Amplifying the viral material from individual samples to a maximum homogenizes its quantity across positive samples, making SARSeq highly sensitive,. Within the thousands of samples that we could test simultaneously, some may contain up to 10 million times more coronavirus particles than others – if we pooled such samples before amplification, those with high amounts of viral material could mask other positive cases.”
Luisa Cochella, Group Leader, Research Institute of Molecular Pathology, Institute of Molecular Biotechnology of the Australian Academy of Sciences
Combining their expertise in genomics, RNA biochemistry and information analysis, they developed a method that could enable large groups to be analyzed for SARS-CoV-2 with similar sensitivity as routine PCR tests. SARSeq, or’Saliva Analysis by RNA sequencing’, achieves high sensitivity, specificity, and the capability to process up to 36,000 samples in less than two days. The method is currently published in the journal Nature Communications.
Then, a fragment of viral RNA unique to SARS-CoV-2 – the nucleocapsid gene – is converted to DNA and PCR-amplified in any well that contains it.
What distinguishes this first step to the typical PCR test is that each sample receives a unique pair of short DNA sequences – or barcodes – that attach to the amplifying viral DNA. In another amplification step, all of the samples from 1 plate are pooled into a single well, which receives another set of unique DNA barcodes.

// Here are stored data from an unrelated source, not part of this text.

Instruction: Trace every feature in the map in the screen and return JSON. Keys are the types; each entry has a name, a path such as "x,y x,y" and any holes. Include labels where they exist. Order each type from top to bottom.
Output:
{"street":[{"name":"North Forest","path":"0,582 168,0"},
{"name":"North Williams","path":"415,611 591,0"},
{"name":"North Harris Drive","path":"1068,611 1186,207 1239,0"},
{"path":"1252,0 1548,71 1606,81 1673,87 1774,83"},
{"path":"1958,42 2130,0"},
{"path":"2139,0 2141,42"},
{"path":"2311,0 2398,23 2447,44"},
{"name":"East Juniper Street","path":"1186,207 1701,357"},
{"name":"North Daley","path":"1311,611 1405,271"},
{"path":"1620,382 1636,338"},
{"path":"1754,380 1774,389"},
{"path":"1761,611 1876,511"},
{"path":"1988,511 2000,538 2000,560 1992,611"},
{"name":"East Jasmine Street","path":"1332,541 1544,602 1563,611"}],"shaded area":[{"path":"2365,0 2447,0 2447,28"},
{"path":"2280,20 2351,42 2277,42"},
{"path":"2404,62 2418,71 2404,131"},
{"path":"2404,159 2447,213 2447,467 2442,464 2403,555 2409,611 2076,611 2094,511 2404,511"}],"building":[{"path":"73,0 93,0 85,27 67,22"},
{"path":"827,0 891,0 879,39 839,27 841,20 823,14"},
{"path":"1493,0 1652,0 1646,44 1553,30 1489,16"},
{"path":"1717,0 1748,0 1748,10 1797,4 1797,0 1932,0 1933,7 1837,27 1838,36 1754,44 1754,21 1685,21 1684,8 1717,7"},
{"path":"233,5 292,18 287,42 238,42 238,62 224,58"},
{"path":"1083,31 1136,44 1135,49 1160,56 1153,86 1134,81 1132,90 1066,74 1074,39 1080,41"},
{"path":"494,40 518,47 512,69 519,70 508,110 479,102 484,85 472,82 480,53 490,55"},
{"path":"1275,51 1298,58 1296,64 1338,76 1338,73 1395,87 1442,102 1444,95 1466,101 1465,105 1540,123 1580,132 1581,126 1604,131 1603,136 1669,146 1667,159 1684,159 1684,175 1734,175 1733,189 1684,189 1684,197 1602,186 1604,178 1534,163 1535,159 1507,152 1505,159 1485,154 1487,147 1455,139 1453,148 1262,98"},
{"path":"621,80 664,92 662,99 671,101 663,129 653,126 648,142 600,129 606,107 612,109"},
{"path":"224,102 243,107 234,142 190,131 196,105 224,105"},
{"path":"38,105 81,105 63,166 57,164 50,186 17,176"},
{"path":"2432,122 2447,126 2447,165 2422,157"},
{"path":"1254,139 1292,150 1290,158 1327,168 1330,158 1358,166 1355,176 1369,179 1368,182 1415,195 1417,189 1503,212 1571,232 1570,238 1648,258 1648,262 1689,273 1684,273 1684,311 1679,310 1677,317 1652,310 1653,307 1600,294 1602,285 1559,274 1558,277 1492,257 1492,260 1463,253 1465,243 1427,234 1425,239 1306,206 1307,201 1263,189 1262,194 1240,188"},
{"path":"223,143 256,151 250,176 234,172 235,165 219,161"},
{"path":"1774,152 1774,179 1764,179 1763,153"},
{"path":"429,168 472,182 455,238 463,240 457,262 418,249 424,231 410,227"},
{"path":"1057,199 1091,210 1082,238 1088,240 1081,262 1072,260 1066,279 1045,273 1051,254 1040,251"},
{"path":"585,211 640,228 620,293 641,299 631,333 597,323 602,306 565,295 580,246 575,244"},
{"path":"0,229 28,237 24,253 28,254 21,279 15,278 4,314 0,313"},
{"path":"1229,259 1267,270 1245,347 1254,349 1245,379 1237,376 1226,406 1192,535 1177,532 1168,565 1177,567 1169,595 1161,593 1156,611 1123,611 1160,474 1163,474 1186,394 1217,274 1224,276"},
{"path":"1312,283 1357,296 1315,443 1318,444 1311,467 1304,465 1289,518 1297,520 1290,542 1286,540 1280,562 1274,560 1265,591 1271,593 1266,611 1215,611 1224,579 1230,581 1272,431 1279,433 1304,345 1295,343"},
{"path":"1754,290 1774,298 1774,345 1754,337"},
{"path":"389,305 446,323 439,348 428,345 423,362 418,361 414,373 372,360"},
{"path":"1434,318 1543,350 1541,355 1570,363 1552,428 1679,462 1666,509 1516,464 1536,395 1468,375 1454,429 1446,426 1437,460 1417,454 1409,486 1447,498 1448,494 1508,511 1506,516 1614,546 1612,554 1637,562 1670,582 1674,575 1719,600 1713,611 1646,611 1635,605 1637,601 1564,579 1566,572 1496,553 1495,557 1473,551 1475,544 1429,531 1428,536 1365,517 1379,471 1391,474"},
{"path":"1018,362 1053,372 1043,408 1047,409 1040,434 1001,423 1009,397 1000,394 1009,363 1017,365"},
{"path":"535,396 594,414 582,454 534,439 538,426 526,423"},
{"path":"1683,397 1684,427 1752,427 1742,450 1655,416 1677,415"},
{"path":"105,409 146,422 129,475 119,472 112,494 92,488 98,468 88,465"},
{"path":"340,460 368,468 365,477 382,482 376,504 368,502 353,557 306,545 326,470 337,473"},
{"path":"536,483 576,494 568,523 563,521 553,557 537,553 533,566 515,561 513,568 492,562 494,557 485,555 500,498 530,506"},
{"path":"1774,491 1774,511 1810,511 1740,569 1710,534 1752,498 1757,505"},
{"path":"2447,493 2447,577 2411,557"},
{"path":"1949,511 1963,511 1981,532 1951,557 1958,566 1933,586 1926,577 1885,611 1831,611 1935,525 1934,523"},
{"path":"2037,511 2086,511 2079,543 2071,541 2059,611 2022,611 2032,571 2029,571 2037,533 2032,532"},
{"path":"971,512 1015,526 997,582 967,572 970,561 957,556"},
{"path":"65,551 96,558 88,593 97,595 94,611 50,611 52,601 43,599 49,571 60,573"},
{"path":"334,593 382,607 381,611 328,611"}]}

The contents of numerous plates can be pooled once more, as the DNA molecules from each sample carry a unique combination of 2 sets of barcodes. This pooling and barcoding strategy makes SARSeq highly scalable and specific.
The NGS machine processes the pooled samples and tells us which samples contained any SARS-CoV-2 material. The barcodes enable us to distinguish each positive sample from the others, and trace it back to a patient,” says Ramesh Yelagandula, first author of the study. Moreover, the NGS-based method allows to test several RNAs in parallel, such as RNAs that control the sample quality or RNAs from other pathogens for differential diagnostics.

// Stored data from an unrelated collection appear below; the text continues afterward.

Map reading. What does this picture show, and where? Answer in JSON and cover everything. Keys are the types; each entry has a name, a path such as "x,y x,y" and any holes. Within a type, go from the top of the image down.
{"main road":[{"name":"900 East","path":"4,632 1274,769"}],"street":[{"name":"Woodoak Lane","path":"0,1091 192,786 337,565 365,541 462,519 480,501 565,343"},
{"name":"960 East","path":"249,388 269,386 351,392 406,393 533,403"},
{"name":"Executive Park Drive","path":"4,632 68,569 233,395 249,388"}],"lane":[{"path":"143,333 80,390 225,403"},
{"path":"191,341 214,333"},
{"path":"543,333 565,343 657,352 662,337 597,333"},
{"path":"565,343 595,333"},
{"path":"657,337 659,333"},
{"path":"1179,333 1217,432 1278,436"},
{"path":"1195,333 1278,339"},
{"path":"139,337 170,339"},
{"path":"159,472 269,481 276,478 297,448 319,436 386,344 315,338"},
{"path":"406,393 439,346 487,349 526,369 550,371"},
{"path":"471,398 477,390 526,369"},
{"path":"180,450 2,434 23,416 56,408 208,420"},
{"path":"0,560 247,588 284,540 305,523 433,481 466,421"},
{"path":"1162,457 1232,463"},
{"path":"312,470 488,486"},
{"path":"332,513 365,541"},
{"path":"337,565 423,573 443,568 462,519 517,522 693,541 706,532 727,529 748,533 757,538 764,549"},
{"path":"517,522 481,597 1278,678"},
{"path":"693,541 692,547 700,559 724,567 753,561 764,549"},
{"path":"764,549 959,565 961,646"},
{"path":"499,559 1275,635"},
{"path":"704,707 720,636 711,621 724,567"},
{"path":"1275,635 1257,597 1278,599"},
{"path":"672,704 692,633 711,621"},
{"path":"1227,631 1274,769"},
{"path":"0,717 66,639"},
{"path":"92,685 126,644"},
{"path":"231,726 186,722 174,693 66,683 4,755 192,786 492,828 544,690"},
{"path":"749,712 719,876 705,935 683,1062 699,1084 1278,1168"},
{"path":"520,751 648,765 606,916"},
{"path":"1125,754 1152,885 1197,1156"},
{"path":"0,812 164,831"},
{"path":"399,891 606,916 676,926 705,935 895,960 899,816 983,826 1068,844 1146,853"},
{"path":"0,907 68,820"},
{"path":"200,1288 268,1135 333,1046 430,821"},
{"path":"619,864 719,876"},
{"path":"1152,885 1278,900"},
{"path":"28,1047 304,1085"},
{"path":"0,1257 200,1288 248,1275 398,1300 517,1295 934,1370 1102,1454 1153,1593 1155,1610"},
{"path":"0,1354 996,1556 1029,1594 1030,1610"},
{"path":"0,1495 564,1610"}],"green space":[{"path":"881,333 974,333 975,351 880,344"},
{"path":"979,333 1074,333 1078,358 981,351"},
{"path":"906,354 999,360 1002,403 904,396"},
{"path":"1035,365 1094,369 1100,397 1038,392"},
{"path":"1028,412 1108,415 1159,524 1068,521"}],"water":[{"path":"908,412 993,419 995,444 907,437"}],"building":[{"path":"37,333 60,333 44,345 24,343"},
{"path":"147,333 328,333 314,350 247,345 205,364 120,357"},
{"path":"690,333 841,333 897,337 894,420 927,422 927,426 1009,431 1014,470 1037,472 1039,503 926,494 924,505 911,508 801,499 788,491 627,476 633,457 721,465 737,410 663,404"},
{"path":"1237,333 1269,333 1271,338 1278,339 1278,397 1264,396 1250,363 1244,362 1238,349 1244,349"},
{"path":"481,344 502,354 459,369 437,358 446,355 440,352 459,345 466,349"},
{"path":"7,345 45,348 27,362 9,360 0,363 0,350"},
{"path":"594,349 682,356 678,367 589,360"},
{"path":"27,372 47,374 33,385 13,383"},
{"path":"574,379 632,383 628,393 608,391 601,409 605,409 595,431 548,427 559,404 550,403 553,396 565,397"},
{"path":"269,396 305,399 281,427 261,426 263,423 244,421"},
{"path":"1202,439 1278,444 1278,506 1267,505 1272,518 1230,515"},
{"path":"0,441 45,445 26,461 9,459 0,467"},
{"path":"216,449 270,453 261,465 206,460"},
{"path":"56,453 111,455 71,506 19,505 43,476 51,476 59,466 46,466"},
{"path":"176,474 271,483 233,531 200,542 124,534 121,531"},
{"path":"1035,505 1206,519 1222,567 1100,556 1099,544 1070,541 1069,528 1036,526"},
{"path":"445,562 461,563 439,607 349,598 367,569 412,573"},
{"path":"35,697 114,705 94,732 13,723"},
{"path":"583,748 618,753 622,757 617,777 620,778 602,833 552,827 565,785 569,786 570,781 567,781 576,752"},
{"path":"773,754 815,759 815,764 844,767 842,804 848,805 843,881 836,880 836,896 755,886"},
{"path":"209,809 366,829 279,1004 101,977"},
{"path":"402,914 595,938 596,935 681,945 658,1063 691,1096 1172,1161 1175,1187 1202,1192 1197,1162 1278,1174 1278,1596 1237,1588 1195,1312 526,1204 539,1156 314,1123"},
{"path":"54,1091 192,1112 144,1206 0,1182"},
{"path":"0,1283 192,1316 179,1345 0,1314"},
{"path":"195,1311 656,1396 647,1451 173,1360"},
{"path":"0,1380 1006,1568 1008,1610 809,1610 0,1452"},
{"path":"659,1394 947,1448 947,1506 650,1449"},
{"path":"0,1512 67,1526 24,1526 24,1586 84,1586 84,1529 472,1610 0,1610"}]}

“The Next Generation Sequencing facility along with other colleagues in the Vienna BioCenter were of enormous help to develop and optimize the method,” says Alexander Stark. “With our machines, home-made enzymes, and analysis pipeline, we expect each test to cost less than five Euro.”

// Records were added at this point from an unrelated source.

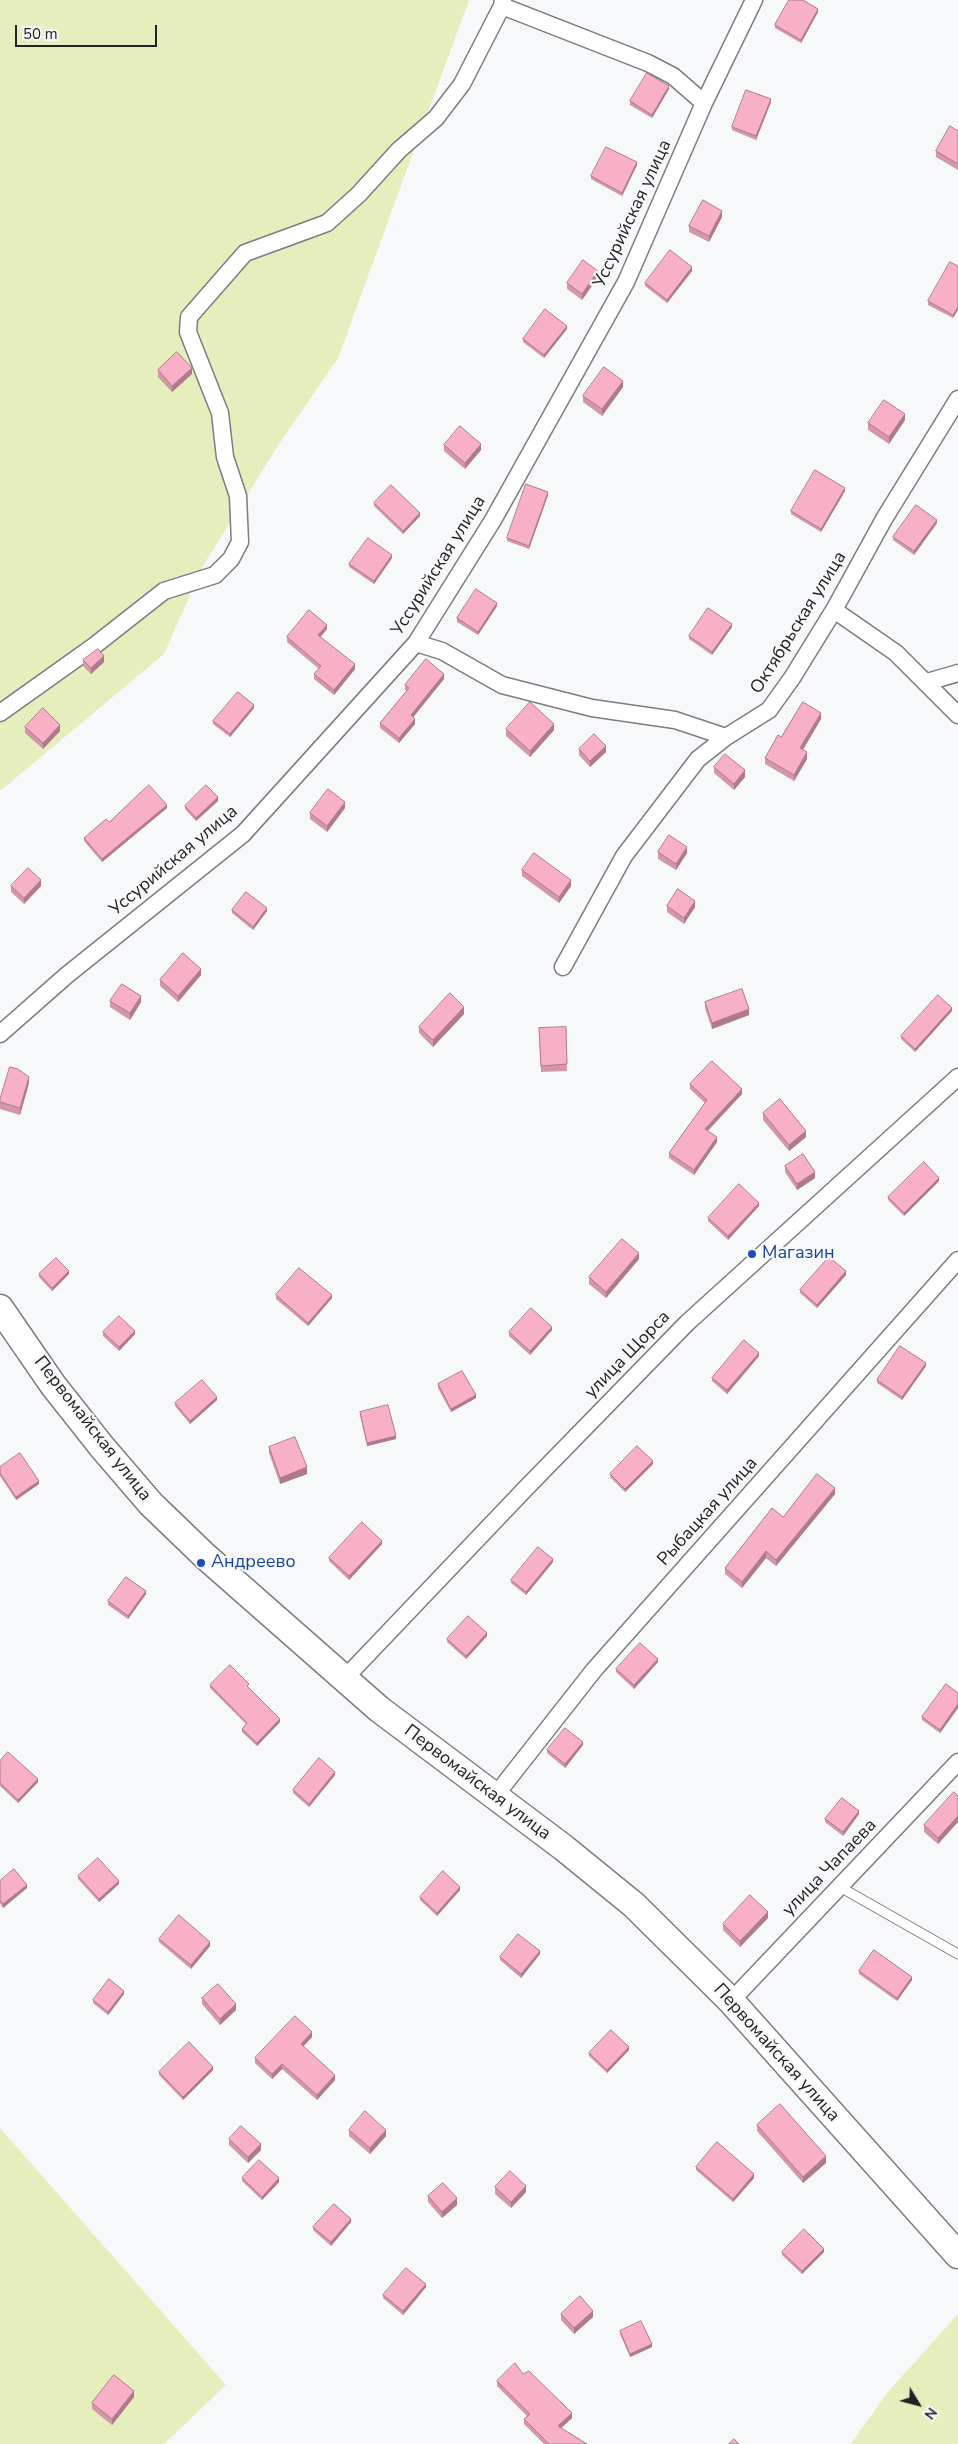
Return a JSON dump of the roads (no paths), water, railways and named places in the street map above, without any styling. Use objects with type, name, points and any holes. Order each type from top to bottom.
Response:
[{"type":"main road","name":"Первомайская улица","points":[[0,1308],[59,1392],[102,1447],[151,1504],[205,1556],[344,1680],[634,1905],[731,2000],[958,2255]]},
{"type":"street","name":"Уссурийская улица","points":[[0,1034],[66,975],[242,834],[416,643],[493,520],[626,282],[704,104],[754,0]]},
{"type":"street","points":[[0,713],[94,646],[164,590],[215,575],[231,560],[240,542],[238,496],[225,456],[220,413],[188,332],[189,317],[245,253],[327,223],[359,194],[399,150],[436,118],[462,84],[503,3],[648,63],[673,76],[704,104]]},
{"type":"street","name":"Октябрьская улица","points":[[563,967],[624,856],[698,760],[726,737],[769,710],[834,610],[884,519],[958,399]]},
{"type":"street","points":[[834,610],[896,653],[927,682],[958,716]]},
{"type":"street","points":[[416,643],[442,651],[502,685],[592,708],[675,720],[726,737]]},
{"type":"street","points":[[927,682],[958,673]]},
{"type":"street","name":"улица Щорса","points":[[344,1680],[527,1486],[687,1323],[958,1077]]},
{"type":"street","name":"Рыбацкая улица","points":[[495,1796],[594,1670],[958,1260]]},
{"type":"street","name":"улица Чапаева","points":[[731,2000],[958,1762]]},
{"type":"lane","points":[[840,1887],[958,1954]]},
{"type":"place","name":"Магазин","points":[[752,1254]]},
{"type":"place","name":"Андреево","points":[[201,1563]]}]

The testing process can operate in parallel to existing diagnostics, while being independent of the bottlenecks in supply chains. Therefore, it does not compete with other testing methods for reagents or gear.
“We developed SARSeq to try and circumvent the limitations of different tests, and to process thousands of samples in parallel. Not only is it an exceptional technique to detect SARS-CoV-2, but it can also be applied to other respiratory pathogens like the flu virus, the common cold rhinoviruses, and possibly many others,” says Ulrich Elling.
The principles behind SARSeq are simple and adaptable to any respiratory pathogen.
IMBA- Institute of Molecular Biotechnology of the Austrian Academy of Sciences
Yelagandula, R., et al. (2021) Multiplexed detection of SARS-CoV-2 and other respiratory infections in high throughput by SARSeq. Nature Communications. doi.org/10.1038/s41467-021-22664-5.